* [Problem statement] Swap "Accueil" for "Home" in the part of the records that opens with the line containing "LES ACTUALITES" and runs through the end of the records, leaving every other line unchanged. Give back only those lines, without the pictures.

Data supplied: Begin

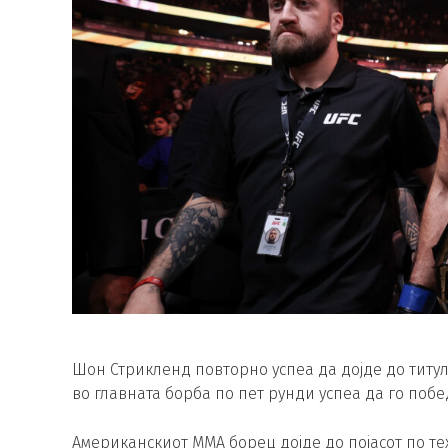
Шон Стрикленд повторно успеа да дојде до титул
во главната борба по пет рунди успеа да го побе
Американскиот ММА борец дојде до појасот по тех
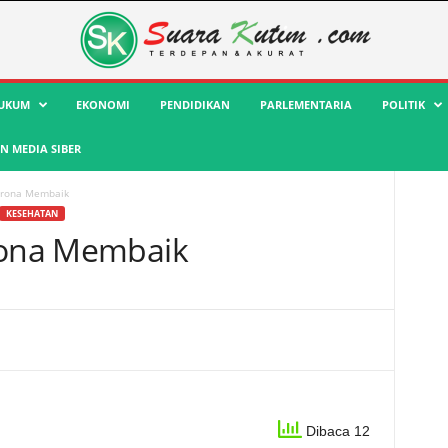
UKUM
EKONOMI
PENDIDIKAN
PARLEMENTARIA
POLITIK
 MEDIA SIBER
Corona Membaik
KESEHATAN
orona Membaik
Dibaca 12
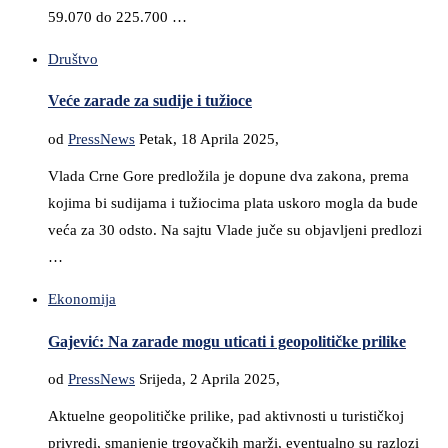
59.070 do 225.700 …
Društvo
Veće zarade za sudije i tužioce
od
PressNews
Petak, 18 Aprila 2025,
Vlada Crne Gore predložila je dopune dva zakona, prema
kojima bi sudijama i tužiocima plata uskoro mogla da bude
veća za 30 odsto. Na sajtu Vlade juče su objavljeni predlozi
…
Ekonomija
Gajević: Na zarade mogu uticati i geopolitičke prilike
od
PressNews
Srijeda, 2 Aprila 2025,
Aktuelne geopolitičke prilike, pad aktivnosti u turističkoj
privredi, smanjenje trgovačkih marži, eventualno su razlozi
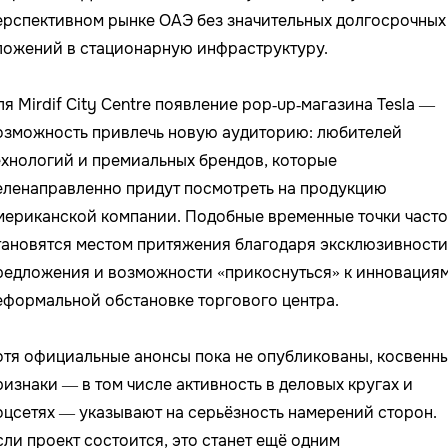
ерспективном рынке ОАЭ без значительных долгосрочных
ложений в стационарную инфраструктуру.
ля Mirdif City Centre появление pop‑up‑магазина Tesla —
озможность привлечь новую аудиторию: любителей
ехнологий и премиальных брендов, которые
еленаправленно придут посмотреть на продукцию
мериканской компании. Подобные временные точки часто
тановятся местом притяжения благодаря эксклюзивности
редложения и возможности «прикоснуться» к инновациям
еформальной обстановке торгового центра.
отя официальные анонсы пока не опубликованы, косвенн
ризнаки — в том числе активность в деловых кругах и
оцсетях — указывают на серьёзность намерений сторон.
сли проект состоится, это станет ещё одним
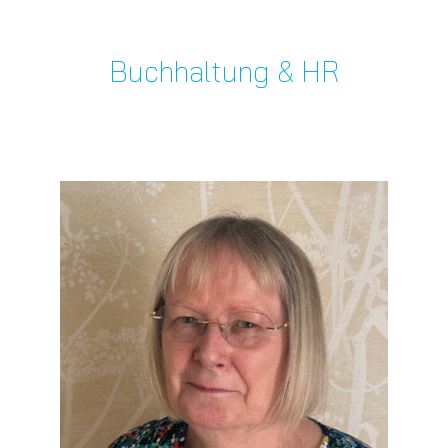
Buchhaltung & HR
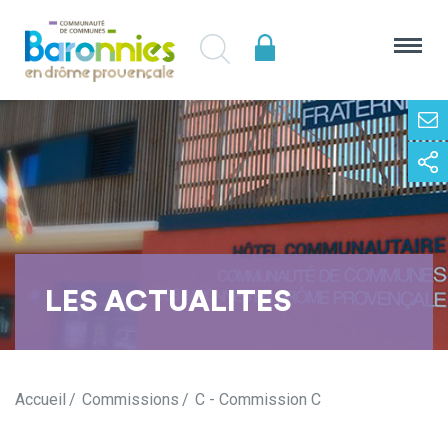
LES ACTUALITES
Accueil
Commissions
C - Commission C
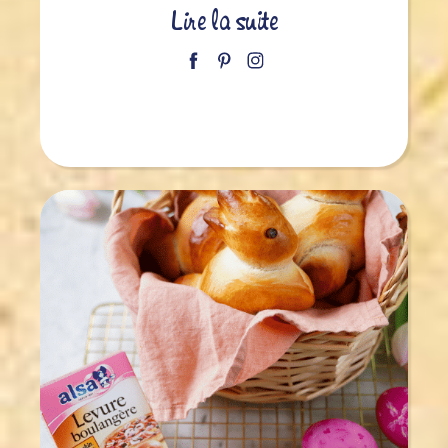
Lire la suite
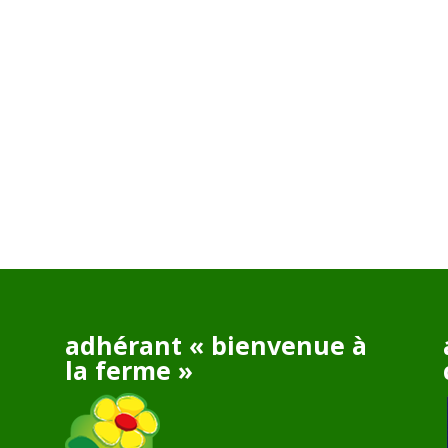
adhérant « bienvenue à
la ferme »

Data supplied: End

* [Task output]
LES ACTUALITES
Home
Commissions
C - Commission C
Lire la suite
adhérant « bienvenue à
la ferme »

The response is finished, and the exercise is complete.